THE PROBLEM:
Please repeat the patent text on making dielectric nanofluids in full, word for word.

TEXT UNDER STUDY:
METHOD OF MAKING AND SYNTHESIZING DIELECTRIC NANOFLUIDS

Abstract

A method of making and synthesizing dielectric nanofluids with hybrid colloidal iron oxide nanoparticles coated with oleic acid and by usage of natural ester oil matrix instead of mineral oil. The final product of dielectric nanofluid has enhanced dielectric and thermal properties without agglomeration and precipitation of the nanoparticles. The final product is intended to be used as dielectric insulation and cooling media for high voltage equipment/applications and/or other applications.

Claims

1. (canceled)

2. A method for production of dielectric nanofluids with hybrid colloidal nanoparticles of iron oxide with oleic acid coating and natural ester oil matrix, the method comprising the steps of: diluting iron oleate and the oleic acid into 1-octadecane having a purity of 95% at room temperature (20 C.) to form a mixture; agitating the mixture at 800 rpm at room temperature for 1 hour; heating the mixture while stirring under 100 C., with 20 C. increase rate for 30 min at 350 rpm; heating the mixture at 318 C. with temperature increase rate of 6.7 C./min for 1h; cooling at room temperature; adding dichloromethane under continuous stirring; adding acetone; centrifuging the mixture; repeating the previous steps until reaching a purity level of 20% w/w for the oleic acid and 80% for the iron oxide nanoparticles to obtain hybrid colloidal nanoparticles; adding the hybrid colloidal nanoparticles into the natural ester oil matrix.

(Stored items)
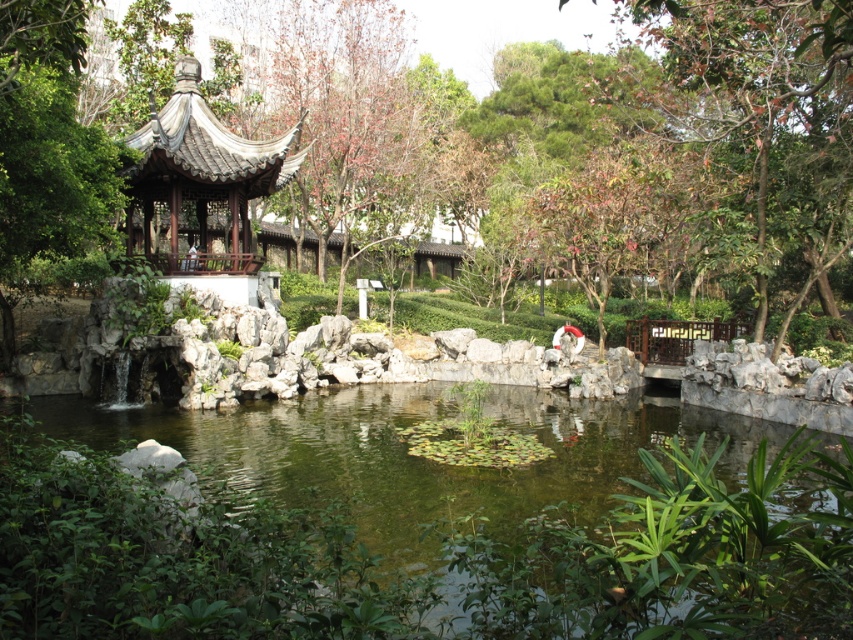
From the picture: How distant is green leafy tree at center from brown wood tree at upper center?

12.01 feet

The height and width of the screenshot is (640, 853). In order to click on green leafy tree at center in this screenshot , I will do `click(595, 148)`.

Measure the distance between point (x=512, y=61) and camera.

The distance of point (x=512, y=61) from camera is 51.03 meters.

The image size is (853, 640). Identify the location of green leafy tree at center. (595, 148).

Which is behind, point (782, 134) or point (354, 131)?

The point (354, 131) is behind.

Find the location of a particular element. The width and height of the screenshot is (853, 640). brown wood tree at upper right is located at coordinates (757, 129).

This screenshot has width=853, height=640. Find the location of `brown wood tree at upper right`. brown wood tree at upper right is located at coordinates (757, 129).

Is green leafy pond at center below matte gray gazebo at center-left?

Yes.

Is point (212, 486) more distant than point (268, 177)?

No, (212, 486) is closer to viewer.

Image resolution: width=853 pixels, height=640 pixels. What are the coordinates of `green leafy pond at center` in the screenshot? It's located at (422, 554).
* * *
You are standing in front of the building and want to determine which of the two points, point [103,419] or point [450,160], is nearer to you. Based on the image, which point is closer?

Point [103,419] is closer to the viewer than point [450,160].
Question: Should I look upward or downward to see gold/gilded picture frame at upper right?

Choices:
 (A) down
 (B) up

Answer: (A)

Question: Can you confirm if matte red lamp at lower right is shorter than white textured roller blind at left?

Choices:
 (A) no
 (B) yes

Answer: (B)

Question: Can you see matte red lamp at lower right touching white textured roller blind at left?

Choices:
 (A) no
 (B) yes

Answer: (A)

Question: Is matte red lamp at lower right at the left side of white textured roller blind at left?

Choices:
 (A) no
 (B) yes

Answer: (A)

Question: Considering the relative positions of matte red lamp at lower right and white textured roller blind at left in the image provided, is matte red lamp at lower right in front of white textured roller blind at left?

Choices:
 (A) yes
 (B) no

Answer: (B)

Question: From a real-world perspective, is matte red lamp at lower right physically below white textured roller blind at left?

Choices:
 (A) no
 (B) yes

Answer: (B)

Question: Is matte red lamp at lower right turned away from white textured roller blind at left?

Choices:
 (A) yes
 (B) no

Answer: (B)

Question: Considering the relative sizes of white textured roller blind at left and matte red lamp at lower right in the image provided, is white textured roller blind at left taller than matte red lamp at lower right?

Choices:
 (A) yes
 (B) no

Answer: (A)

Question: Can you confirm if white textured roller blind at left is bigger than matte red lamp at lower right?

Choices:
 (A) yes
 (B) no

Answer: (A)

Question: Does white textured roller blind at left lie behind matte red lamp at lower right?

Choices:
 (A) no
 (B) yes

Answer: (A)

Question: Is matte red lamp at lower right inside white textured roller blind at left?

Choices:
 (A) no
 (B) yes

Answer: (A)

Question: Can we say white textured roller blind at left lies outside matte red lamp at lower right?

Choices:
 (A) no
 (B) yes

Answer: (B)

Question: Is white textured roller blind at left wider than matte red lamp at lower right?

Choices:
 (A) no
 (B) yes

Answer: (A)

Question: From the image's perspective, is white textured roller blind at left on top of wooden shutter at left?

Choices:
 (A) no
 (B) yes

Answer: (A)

SOLVED EXERCISE:
METHOD OF MAKING AND SYNTHESIZING DIELECTRIC NANOFLUIDS

Abstract

A method of making and synthesizing dielectric nanofluids with hybrid colloidal iron oxide nanoparticles coated with oleic acid and by usage of natural ester oil matrix instead of mineral oil. The final product of dielectric nanofluid has enhanced dielectric and thermal properties without agglomeration and precipitation of the nanoparticles. The final product is intended to be used as dielectric insulation and cooling media for high voltage equipment/applications and/or other applications.

Claims

1. (canceled)

2. A method for production of dielectric nanofluids with hybrid colloidal nanoparticles of iron oxide with oleic acid coating and natural ester oil matrix, the method comprising the steps of: diluting iron oleate and the oleic acid into 1-octadecane having a purity of 95% at room temperature (20 C.) to form a mixture; agitating the mixture at 800 rpm at room temperature for 1 hour; heating the mixture while stirring under 100 C., with 20 C. increase rate for 30 min at 350 rpm; heating the mixture at 318 C. with temperature increase rate of 6.7 C./min for 1h; cooling at room temperature; adding dichloromethane under continuous stirring; adding acetone; centrifuging the mixture; repeating the previous steps until reaching a purity level of 20% w/w for the oleic acid and 80% for the iron oxide nanoparticles to obtain hybrid colloidal nanoparticles; adding the hybrid colloidal nanoparticles into the natural ester oil matrix.